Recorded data

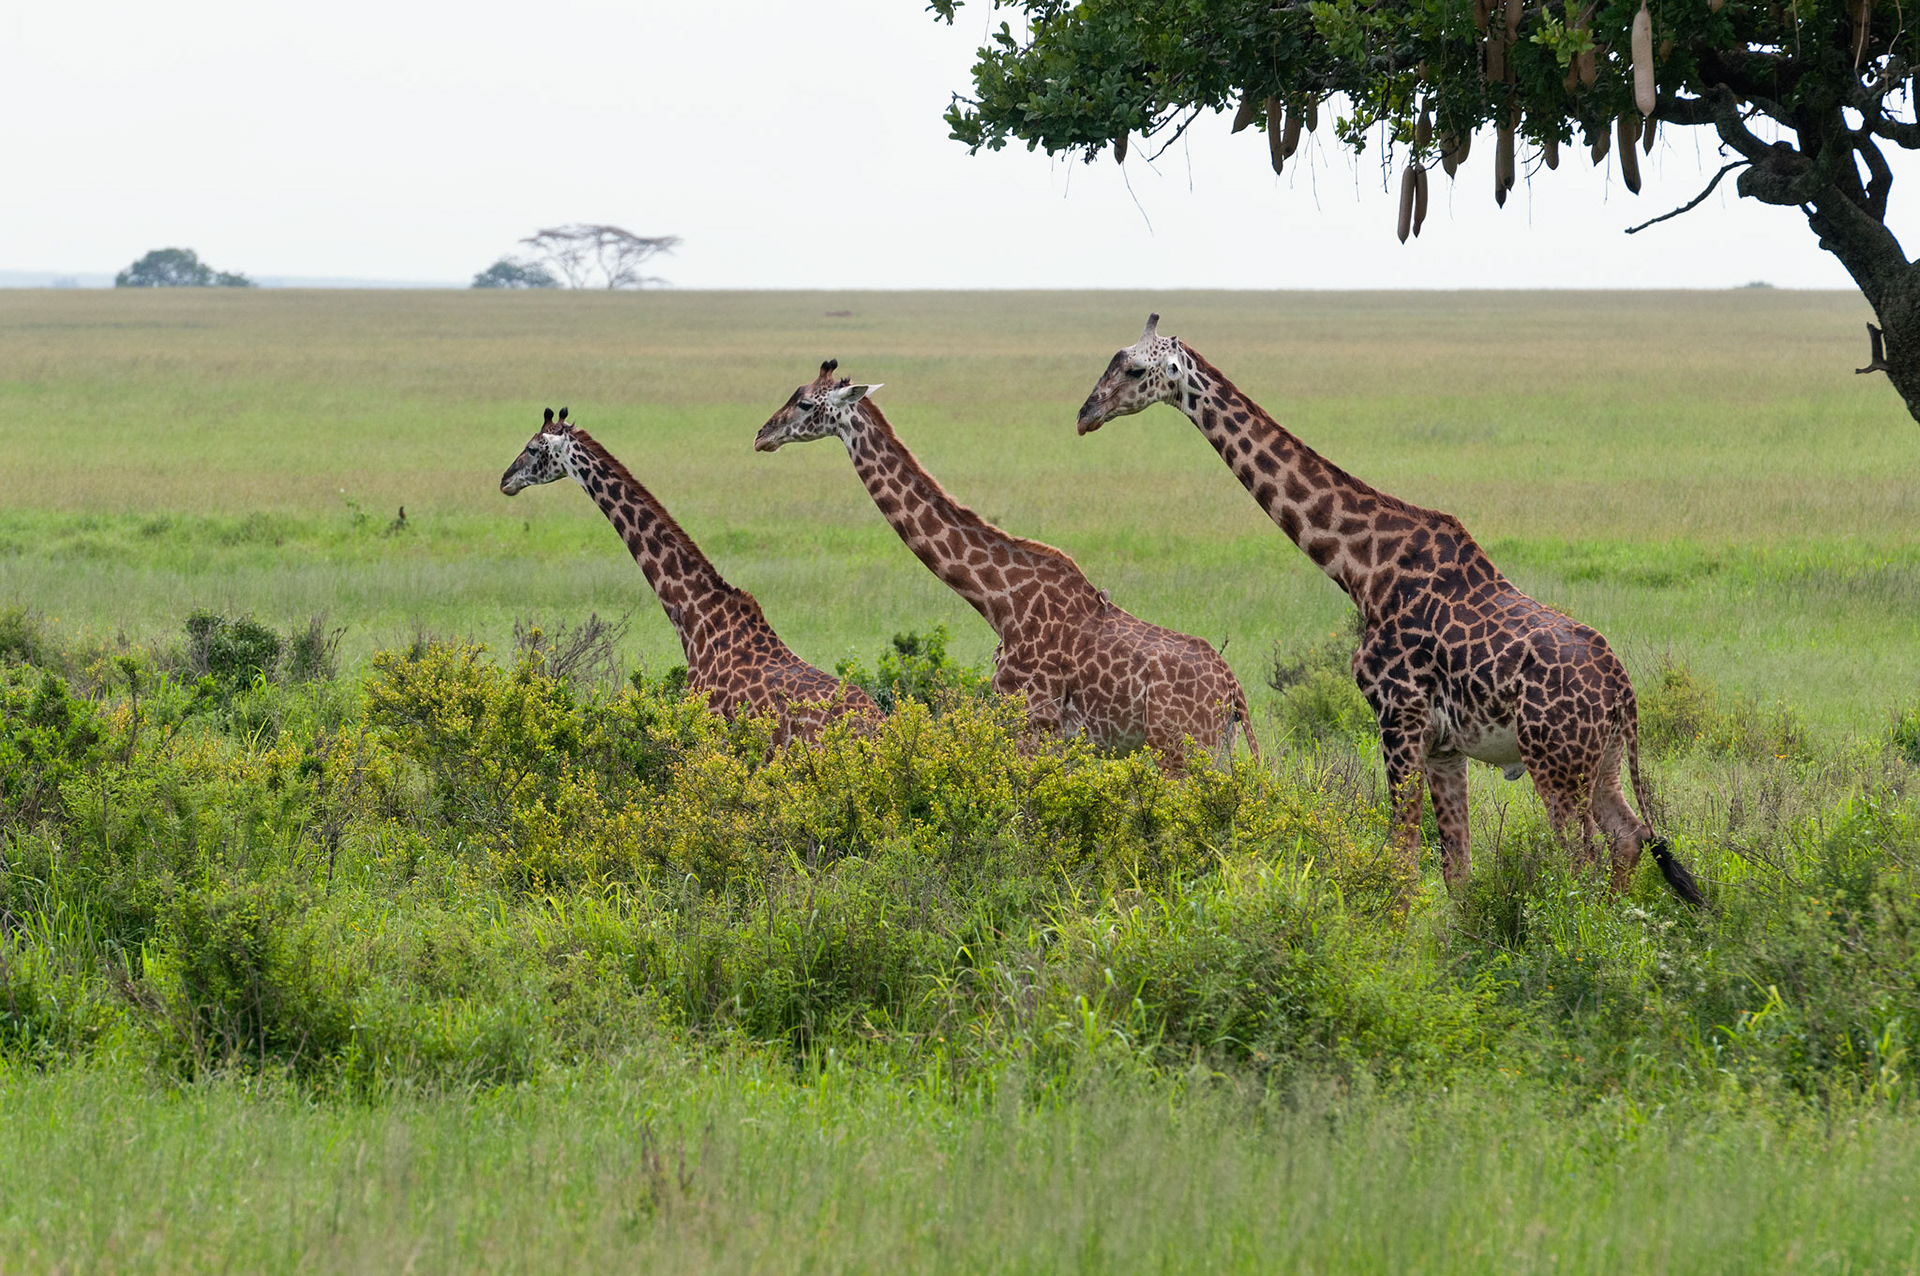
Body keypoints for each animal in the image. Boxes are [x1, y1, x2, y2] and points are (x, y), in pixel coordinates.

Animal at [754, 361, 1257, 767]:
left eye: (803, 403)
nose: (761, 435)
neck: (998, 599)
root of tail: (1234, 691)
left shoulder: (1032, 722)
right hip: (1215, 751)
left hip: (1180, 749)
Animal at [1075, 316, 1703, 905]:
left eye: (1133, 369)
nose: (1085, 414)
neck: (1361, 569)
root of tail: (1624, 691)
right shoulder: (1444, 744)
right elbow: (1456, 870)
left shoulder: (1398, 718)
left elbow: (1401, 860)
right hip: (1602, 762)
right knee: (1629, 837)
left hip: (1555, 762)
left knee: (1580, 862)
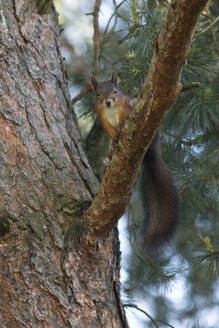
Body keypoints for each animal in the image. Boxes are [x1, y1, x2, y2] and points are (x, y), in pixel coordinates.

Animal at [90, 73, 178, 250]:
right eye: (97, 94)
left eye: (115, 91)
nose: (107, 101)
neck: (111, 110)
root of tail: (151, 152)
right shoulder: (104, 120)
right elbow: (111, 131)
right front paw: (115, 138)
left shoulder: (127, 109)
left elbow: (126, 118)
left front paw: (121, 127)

==

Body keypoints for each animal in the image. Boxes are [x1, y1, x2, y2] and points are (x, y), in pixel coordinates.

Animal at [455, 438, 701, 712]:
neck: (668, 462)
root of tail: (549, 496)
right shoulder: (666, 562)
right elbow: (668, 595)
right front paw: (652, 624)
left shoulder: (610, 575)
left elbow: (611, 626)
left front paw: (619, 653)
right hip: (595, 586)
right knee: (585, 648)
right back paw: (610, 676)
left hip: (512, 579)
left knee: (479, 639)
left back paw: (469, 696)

Directions for this task:
Throughout the records, the word "elbow" shows up on certain lines. Report how many lines, with only the number.

Solution:
6